Shedding Light on the Peculiar Movements of Galaxies
For a long time, scientists have been puzzled by the movements of galaxies, particularly our closest neighbor, Andromeda. While most galaxies are drifting away from us, Andromeda is hurtling towards the Milky Way, setting the stage for a possible cosmic collision. But why is this happening? The answer seems to lie in a vast, flat expanse of dark matter.
Dark matter, which is invisible and can only be observed by its gravitational effects, has a sort of anchoring effect on visible matter. It seems that a colossal sheet of dark matter, stretching beyond the limits of the Milky Way and Andromeda, is pulling other galaxies into the depths of space. This force is so strong, it overpowers the gravitational pull between our galaxy and its neighbors.
Understanding the Universe's 'Flow'
Galaxies' movement through the expanding universe is known as the Hubble flow, named after Edwin Hubble, who first discovered the universe's expansion in the 1920s. According to Hubble's law, galaxies are moving away from Earth at speeds that correspond to their distance - the farther away, the faster they recede.
Then there's Andromeda, just 2.5 million light-years away, speeding towards us at 68 miles per second. Unlike other nearby galaxies, Andromeda is not going with the flow. It seems to defy the immense gravitational force of our Local Group, which includes the Milky Way, Andromeda, the Triangulum Galaxy, and dozens of smaller galaxies bound by gravity.
The Role of Dark Matter
In the late 1950s, scientists found evidence of dark matter around Andromeda and the Milky Way. They calculated that to oppose the expansion caused by the Big Bang, these two galaxies would need a mass far greater than the total of their stars. They found that a large portion of these galaxies' mass is contained in dark matter halos, which surround each galaxy and are responsible for their rapid approach towards each other.
This attraction, however, doesn't seem to affect galaxies outside the Local Group. These galaxies are moving away from the Milky Way faster than expected, according to Hubble's law.
Simulating a Universe
To understand why, scientists created their own universe and ran various simulations. They started with the mass distributions seen in the oldest light in the universe, emitted when the universe was just 380,000 years old, and tried to recreate certain characteristics observed in nearby galaxies.
The simulations revealed that both dark matter and visible matter just beyond the Local Group are distributed in a vast, flat sheet that spans tens of millions of light-years. This sheet of dark matter, in which nearby galaxies are embedded, counteracts any gravitational pull from our Local Group, pulling them away from us.
Galactic Motion Explained
If the mass were distributed in a spherical pattern around the Local Group, the external galaxies would be moving away from us slower than predicted by Hubble's law. The flat distribution of surrounding matter pulls these galaxies outwards, almost perfectly balancing the inward pull of the Milky Way and Andromeda.
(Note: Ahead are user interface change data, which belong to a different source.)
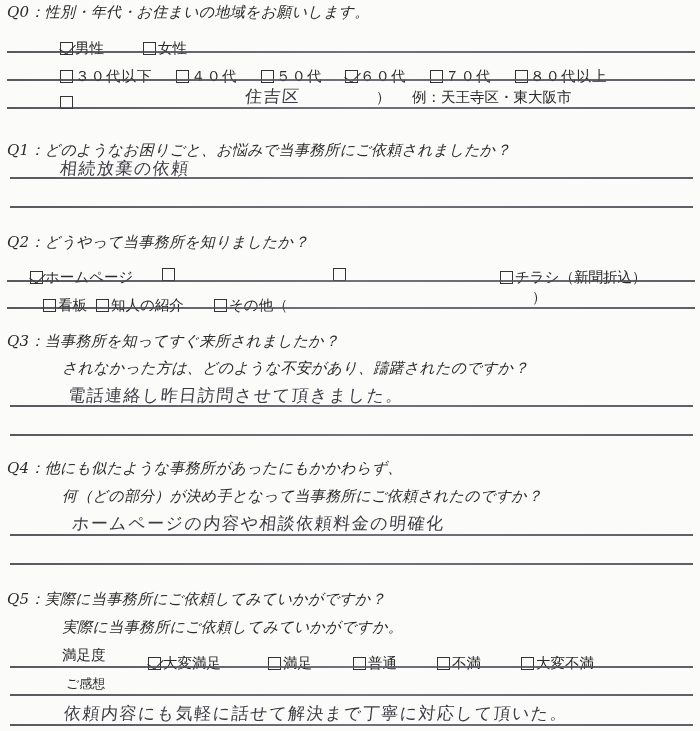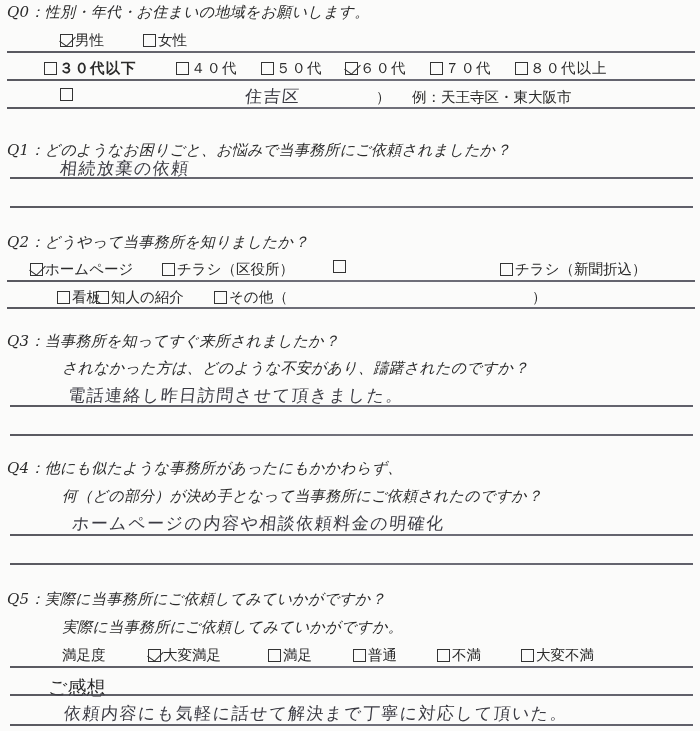--- a/index.html
+++ b/index.html
@@ -31,42 +31,42 @@
       position: relative; vertical-align: -1px;
       background: transparent;
     }
     .chk.checked::after {
       content: ""; position: absolute; left: 2px; top: -2px;
       width: 8px; height: 12px;
       border-right: 1.6px solid #333; border-bottom: 1.6px solid #333;
       transform: rotate(35deg) skewX(-10deg);
       transform-origin: center;
     }
-    .item { display: inline-flex; align-items: center; }
+    .item { display: inline-flex; align-items: center; margin-top: 8px; }
   </style>
 </head>
 <body>
 
 <div class="abs q" style="left:7px; top:3px;">Q0：性別・年代・お住まいの地域をお願いします。</div>
 
 <div class="abs opt" style="left:60px; top:31px;">
   <span class="item">
       <span class="chk checked"></span>
       <span>男性</span>
     </span>
 </div>
 <div class="abs opt" style="left:143px; top:31px;">
   <span class="item">
       <span class="chk"></span>
       <span>女性</span>
     </span>
 </div>
 <div class="line" style="left:7px; width:688px; top:51px;"></div>
 
-<div class="abs opt" style="left:44px; top:59px; letter-spacing:1px;font-weight:bold;">
+<div class="abs opt" style="left:60px; top:59px; letter-spacing:1px;">
   <span class="item">
       <span class="chk"></span>
       <span>３０代以下</span>
     </span>
 </div>
 <div class="abs opt" style="left:176px; top:59px; letter-spacing:1px;">
   <span class="item">
       <span class="chk"></span>
       <span>４０代</span>
     </span>
@@ -116,37 +116,36 @@
 
 <div class="abs opt" style="left:30px; top:260px;">
   <span class="item">
       <span class="chk checked"></span>
       <span>ホームページ</span>
     </span>
 </div>
 <div class="abs opt" style="left:162px; top:260px;">
   <span class="item">
       <span class="chk"></span>
-      <span>チラシ（区役所）</span>
     </span>
 </div>
 <div class="abs opt" style="left:333px; top:260px;">
   <span class="item">
       <span class="chk"></span>
     </span>
 </div>
 <div class="abs opt" style="left:500px; top:260px;">
   <span class="item">
       <span class="chk"></span>
       <span>チラシ（新聞折込）</span>
     </span>
 </div>
 <div class="line" style="left:7px; width:688px; top:280px;"></div>
 
-<div class="abs opt" style="left:30px; top:288px;padding-left:27px;">
+<div class="abs opt" style="left:16px; top:288px;padding-left:27px;">
   <span class="item">
       <span class="chk"></span>
       <span>看板</span>
     </span>
 </div>
 <div class="abs opt" style="left:96px; top:288px;text-decoration:underline;">
   <span class="item">
       <span class="chk"></span>
       <span>知人の紹介</span>
     </span>
@@ -202,17 +201,17 @@
     </span>
 </div>
 <div class="abs opt" style="left:521px; top:646px;">
   <span class="item">
       <span class="chk"></span>
       <span>大変不満</span>
     </span>
 </div>
 <div class="line" style="left:10px; width:683px; top:666px;"></div>
 
-<div class="abs opt" style="left:48px; top:675px; font-size:19px;">ご感想</div>
+<div class="abs opt" style="left:66px; top:675px; font-size:13px;">ご感想</div>
 <div class="line" style="left:10px; width:683px; top:694px;"></div>
 
 <div class="abs hw" style="left:64px; top:702px;">依頼内容にも気軽に話せて解決まで丁寧に対応して頂いた。</div>
 <div class="line" style="left:10px; width:683px; top:724px;"></div>
 
 </body></html>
It's also important to note that regions above and below the sheet are devoid of galaxies. These low-density regions expanded faster than average, pushing their matter outwards. By the present day, these low-density regions fill most of space, and their material has concentrated into the 'walls' separating them.
A Model That Fits
When taking the vast sheet of mass into account, the simulations accurately modeled the distribution of nearby galaxies and the voids. This reconciles experimental results with astronomical observations of galactic motions, as well as with the leading model of cosmology, known as lambda cold dark matter.
Interestingly, some galaxies farther out in the cosmos have been observed to be falling toward the flat sheet of matter at several hundred kilometers per hour. Finding additional structures falling from the directions of the voids could further support the study's results.